Rather than sit on the undeployed capital, SNDL is redirecting it toward share repurchases under its existing $100 million buyback program. Since March 31, the company has already repurchased more than 5.5 million shares valued at approximately $11.1 million — adding to the 15 million shares bought back since Q4 2024.
CEO Zach George framed the pivot pragmatically: "The continued repurchase of shares reflects a disciplined approach to capital allocation given SNDL's current valuation."
For a company sitting on $213 million in cash with zero debt, the choice between a stalled acquisition and buying back discounted shares isn't a difficult one. Ontario's regulatory process — which has frustrated multiple cannabis operators with its pace — ultimately made the decision for them.
SNDL's retail platform now spans 193 locations across its Value Buds, Spiritleaf, and Cost Cannabis banners. The Ontario expansion will have to wait — or find a different path.
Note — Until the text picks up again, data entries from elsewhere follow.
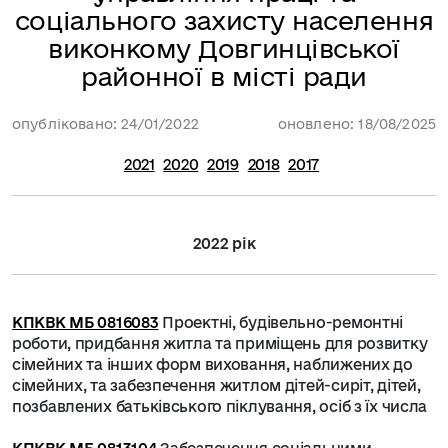
соціального захисту населення
виконкому Довгинцівської
районної в місті ради
опубліковано: 24/01/2022
оновлено: 18/08/2025
2021
2020
2019
2018
2017
2022 рік
КПКВК МБ 0816083
Проектні, будівельно-ремонтні
роботи, придбання житла та приміщень для розвитку
сімейних та інших форм виховання, наближених до
сімейних, та забезпечення житлом дітей-сиріт, дітей,
позбавлених батьківського піклування, осіб з їх числа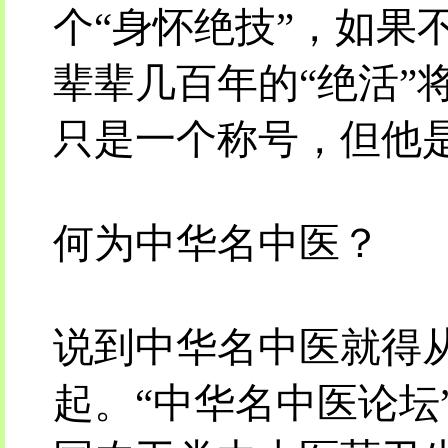
个“身怀绝技”，如果
辈辈几百年的“绝活”
只是一个称号，但他
何为中华名中医？
说到中华名中医就得从
起。“中华名中医论坛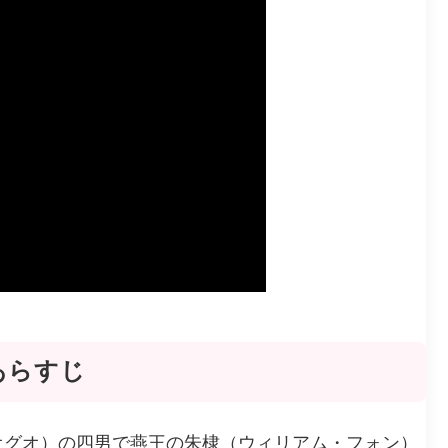
あらすじ
オグオ）の四男で燕王の朱棣（ウィリアム・フォン）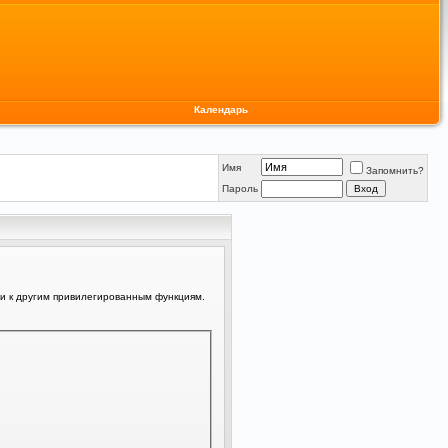
Календарь
Имя
Запомнить?
Пароль
ли к другим привилегированным функциям.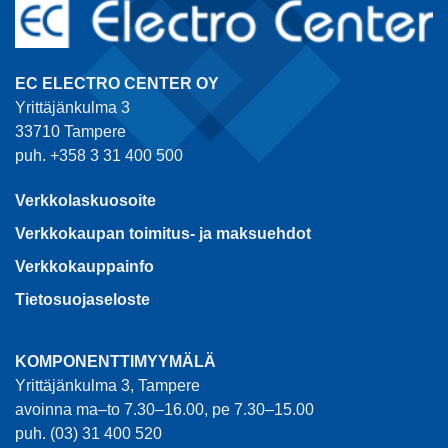
EC ELECTRO CENTER OY
Yrittäjänkulma 3
33710 Tampere
puh. +358 3 31 400 500
Verkkolaskuosoite
Verkkokaupan toimitus- ja maksuehdot
Verkkokauppainfo
Tietosuojaseloste
KOMPONENTTIMYYMÄLÄ
Yrittäjänkulma 3, Tampere
avoinna ma–to 7.30–16.00, pe 7.30–15.00
puh. (03) 31 400 520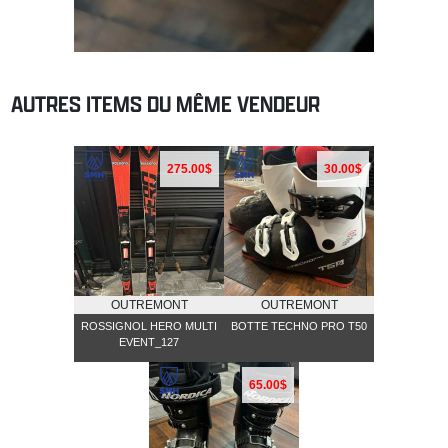
AUTRES ITEMS DU MÊME VENDEUR
275.00$
30.00$
OUTREMONT
OUTREMONT
ROSSIGNOL HERO MULTI
BOTTE TECHNO PRO T50
EVENT_127
65.00$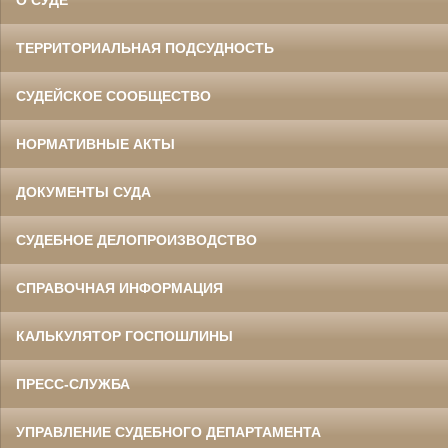
О СУДЕ
ТЕРРИТОРИАЛЬНАЯ ПОДСУДНОСТЬ
СУДЕЙСКОЕ СООБЩЕСТВО
НОРМАТИВНЫЕ АКТЫ
ДОКУМЕНТЫ СУДА
СУДЕБНОЕ ДЕЛОПРОИЗВОДСТВО
СПРАВОЧНАЯ ИНФОРМАЦИЯ
КАЛЬКУЛЯТОР ГОСПОШЛИНЫ
ПРЕСС-СЛУЖБА
УПРАВЛЕНИЕ СУДЕБНОГО ДЕПАРТАМЕНТА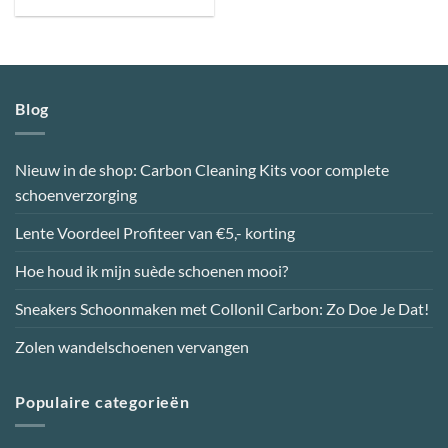
Dit
product
heeft
meerdere
variaties.
Blog
Deze
optie
kan
Nieuw in de shop: Carbon Cleaning Kits voor complete
gekozen
schoenverzorging
worden
op
Lente Voordeel Profiteer van €5,- korting
de
productpagina
Hoe houd ik mijn suède schoenen mooi?
Sneakers Schoonmaken met Collonil Carbon: Zo Doe Je Dat!
Zolen wandelschoenen vervangen
Populaire categorieën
$VREOF ( 0.0% ) Buys 389k Sq. Ft. Facility from IIPR
Vireo Growth just bought back the roof over its head — and it wasn't cheap.
The rapidly expanding multi-state operator completed the acquisition of its 389,000-square-foot cannabis cultivation and production facility in Johnstown, New York for US$88.5 million, exercising a purchase option under its existing lease with Innovative Industrial Properties (IIP).
The financing structure tells you how much Vireo wanted this asset. IIP provided seller financing of $49 million at 15% annual interest with a one-year maturity and two extension options. Chicago Atlantic Financial Services supplied the remaining $41 million as a second-priority mortgage. Both loans are secured by the property and guaranteed by Vireo entities.
At 15% interest on the seller note, this isn't cheap capital — but owning a nearly 400,000-square-foot production facility in New York eliminates ongoing lease obligations to IIP and gives Vireo full control of one of its most critical operational assets. For a company that has been on an acquisition spree — Schwazze, Eaze, Hawthorne, the pending FLUENT deal, a Glass House joint venture, and the Bridgewell agriculture play — securing its New York production backbone makes strategic sense.
The transaction also signals the continuing evolution of the cannabis REIT model, as operators increasingly seek to buy back facilities rather than lease them long-term.